## Source passage
+ + + + +

Source.  #4413, eff 4-27-88; ss by #5094, eff 3-15-91; ss by #6212, INTERIM, eff 3-30-96, EXPIRES: 12-31-98; ss by #6758, eff 5-27-98; ss by #8640, INTERIM, eff 5-27-06, EXPIRES: 11-23-06; ss by #8701, eff 8-4-06

 

          He-M 310.03  Notice of Rights of Individuals and Applicants.

 

          (a)  Provider agencies shall inform individuals of their rights under these rules in clearly understandable language and form, both verbally and in writing.

 

          (b)  The notification of rights required pursuant to (a) above shall include, at a minimum, the following measures:

 

(1)  Applicants for services shall be informed of their rights to evaluations and access to treatment;

 

(2)  Provider agencies shall provide meaningful and understandable information about rights to individuals who are minors or who have been adjudicated incapacitated as well as to their parents, guardians, or attorneys;

 

(3)  Individuals or their guardians shall be advised of individuals’ rights upon initial participation in any service, upon any change in provider agency or community residence, and at least once a year after initial participation;

 

(4)  Every provider agency shall post a notice of the rights set forth in these rules, as follows:

 

a.  The notice shall be posted continuously and conspicuously; and

 

b.  The notice shall be presented in clearly understandable language and form; and

 

(5)  Each provider agency and community residence shall have on the premises complete copies of rules pertaining to rights of individuals which are available for individuals, guardians, and staff to review.

+ + + + +

## Record extracts
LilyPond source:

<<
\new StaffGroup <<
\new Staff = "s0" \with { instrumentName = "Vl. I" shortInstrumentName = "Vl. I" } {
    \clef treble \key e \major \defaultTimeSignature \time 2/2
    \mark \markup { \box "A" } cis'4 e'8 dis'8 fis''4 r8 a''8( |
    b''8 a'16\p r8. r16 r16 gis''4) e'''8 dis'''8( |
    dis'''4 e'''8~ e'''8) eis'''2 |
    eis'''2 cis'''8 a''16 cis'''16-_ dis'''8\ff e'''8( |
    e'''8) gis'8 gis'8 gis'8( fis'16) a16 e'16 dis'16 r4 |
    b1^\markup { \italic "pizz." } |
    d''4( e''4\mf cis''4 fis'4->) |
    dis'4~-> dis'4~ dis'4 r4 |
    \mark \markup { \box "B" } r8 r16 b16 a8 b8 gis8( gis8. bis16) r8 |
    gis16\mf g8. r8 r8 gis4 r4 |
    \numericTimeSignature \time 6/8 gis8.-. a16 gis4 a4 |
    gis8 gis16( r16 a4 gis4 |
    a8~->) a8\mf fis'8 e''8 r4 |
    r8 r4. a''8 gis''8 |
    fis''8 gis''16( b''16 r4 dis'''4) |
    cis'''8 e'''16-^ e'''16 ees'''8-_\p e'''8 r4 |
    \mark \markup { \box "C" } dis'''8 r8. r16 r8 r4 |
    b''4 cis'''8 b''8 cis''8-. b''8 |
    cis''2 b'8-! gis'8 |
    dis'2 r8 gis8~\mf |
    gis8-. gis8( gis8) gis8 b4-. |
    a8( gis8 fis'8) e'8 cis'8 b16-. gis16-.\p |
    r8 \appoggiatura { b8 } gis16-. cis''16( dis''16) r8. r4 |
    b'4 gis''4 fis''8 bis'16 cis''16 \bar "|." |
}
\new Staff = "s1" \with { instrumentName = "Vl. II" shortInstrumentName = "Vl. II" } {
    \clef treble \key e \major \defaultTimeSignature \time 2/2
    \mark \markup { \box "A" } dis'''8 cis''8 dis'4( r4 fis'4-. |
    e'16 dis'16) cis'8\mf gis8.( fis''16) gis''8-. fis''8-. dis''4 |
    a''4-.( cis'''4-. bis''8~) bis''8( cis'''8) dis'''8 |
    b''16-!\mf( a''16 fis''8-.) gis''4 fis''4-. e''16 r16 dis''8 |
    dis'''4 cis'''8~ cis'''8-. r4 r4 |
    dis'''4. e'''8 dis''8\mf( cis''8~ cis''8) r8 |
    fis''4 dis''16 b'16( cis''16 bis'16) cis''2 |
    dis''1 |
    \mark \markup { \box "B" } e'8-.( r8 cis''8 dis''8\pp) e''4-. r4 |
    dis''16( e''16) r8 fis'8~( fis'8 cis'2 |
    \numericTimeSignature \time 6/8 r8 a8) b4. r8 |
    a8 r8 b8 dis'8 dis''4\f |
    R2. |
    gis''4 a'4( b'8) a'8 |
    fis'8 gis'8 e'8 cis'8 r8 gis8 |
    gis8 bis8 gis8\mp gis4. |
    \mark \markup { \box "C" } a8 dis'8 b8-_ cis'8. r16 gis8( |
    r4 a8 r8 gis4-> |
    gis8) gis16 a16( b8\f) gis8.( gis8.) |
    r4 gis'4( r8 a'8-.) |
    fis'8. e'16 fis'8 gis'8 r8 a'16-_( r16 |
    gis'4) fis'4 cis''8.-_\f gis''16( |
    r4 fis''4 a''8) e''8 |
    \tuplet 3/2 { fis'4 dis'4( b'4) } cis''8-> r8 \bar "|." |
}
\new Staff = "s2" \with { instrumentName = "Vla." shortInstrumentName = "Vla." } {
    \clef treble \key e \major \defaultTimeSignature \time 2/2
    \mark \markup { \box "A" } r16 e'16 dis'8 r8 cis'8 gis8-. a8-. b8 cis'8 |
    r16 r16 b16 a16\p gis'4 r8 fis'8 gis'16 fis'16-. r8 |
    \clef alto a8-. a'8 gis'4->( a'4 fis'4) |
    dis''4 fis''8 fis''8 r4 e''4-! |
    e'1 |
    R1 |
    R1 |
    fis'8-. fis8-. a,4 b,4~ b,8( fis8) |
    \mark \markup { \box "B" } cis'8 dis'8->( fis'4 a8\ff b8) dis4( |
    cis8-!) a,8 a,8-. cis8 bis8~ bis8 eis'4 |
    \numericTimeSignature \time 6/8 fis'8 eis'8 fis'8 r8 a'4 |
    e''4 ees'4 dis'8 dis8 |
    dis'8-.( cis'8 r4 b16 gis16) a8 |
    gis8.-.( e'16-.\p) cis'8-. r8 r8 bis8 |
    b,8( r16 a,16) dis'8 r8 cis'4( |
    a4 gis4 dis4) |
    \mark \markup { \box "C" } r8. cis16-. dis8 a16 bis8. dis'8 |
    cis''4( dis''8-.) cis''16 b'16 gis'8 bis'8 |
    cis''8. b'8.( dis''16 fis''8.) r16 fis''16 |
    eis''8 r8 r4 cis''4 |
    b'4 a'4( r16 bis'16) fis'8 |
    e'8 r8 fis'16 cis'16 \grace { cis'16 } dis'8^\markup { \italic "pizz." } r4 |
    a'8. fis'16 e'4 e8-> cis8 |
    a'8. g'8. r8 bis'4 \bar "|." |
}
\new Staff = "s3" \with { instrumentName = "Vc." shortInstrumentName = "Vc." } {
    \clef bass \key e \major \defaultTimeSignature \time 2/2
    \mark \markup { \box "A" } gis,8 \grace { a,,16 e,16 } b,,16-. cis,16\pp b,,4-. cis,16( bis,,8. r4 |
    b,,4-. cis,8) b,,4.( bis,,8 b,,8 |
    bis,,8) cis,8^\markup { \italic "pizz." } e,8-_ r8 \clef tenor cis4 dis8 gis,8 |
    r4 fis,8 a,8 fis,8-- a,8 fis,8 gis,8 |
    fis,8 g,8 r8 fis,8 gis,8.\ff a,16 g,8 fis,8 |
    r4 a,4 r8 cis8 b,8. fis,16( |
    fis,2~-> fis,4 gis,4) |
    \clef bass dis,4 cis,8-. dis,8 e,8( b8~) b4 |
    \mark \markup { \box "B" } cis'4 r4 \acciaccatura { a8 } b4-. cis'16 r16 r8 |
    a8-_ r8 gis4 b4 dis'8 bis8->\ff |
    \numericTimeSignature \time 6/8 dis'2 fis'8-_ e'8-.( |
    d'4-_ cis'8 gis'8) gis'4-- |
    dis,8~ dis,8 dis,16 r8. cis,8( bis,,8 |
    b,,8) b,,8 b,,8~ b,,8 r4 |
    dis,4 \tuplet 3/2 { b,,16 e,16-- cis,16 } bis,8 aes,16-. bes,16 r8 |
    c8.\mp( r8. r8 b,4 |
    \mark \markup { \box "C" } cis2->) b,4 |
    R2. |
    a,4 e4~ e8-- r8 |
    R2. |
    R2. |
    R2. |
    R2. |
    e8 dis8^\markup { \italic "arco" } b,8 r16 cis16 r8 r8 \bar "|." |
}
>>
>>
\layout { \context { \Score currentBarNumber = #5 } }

+ + + + +

## What to do
Reproduce everything in the rights notice rule from "(5)  Each provider" down to "staff to review.". The records have no connection to the text.

## Output of the exercise
(5)  Each provider agency and community residence shall have on the premises complete copies of rules pertaining to rights of individuals which are available for individuals, guardians, and staff to review.